Friday, October 03, 2008

zBoost Cell Extender: Refinement Post

This is a refinement, or follow-up, to my first post about cell signal boosting with zBoost:

While the base station allows decent communication over a specific area once a data or voice call is established, it seems to have little or no ability to propagate the signaling part of the GSM protocols when there is no connection established.

This symptom means that the network is unaware of a handset, and a handset thinks there is no service. As a result, it often will not even try to make a call.

Once the handset decides there's a network -- usually by picking up a very faint signal from a real tower -- it will attempt the call and then discovers a near-perfect connection.

zBoost may not be responsible for this behavior -- the product docs specifically say that you have to have some real signal level in order to use the repeater. I had imagined this restriction was solely due to the zBoost device needing a tower to talk to (it cannot bridge to another backhaul) -- but in fact it may also be due to zBoost's inability to simulate the idle signaling between the handset and the tower. That is, you need a tower to make or get a call, but the zBoost can boost the data in the call stream.

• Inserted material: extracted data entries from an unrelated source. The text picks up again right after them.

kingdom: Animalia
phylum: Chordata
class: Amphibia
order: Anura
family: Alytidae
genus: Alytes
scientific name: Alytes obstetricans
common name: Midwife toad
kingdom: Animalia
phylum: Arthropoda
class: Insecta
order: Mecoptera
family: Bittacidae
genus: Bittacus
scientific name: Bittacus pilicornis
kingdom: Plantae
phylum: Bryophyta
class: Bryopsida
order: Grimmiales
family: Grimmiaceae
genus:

So what does this all mean?

Well basically that if your RF visibility to a tower is marginal, as mine is, zBoost may still be able to help. But you don't want to rely on this to reach 911 or make any other kind of need it right now phone call, as it might take you a few minutes of moving around or monkeying with the phone to get it to realize there's any service.

Likewise, if you absolutely positively cannot miss an incoming call, this may not be the solution for you, although, interestingly, incoming signaling (calls and SMS) seems to be stronger/prioritized traffic from the tower than idle updates, and so gets to the handset more frequently, without any kind of booster present.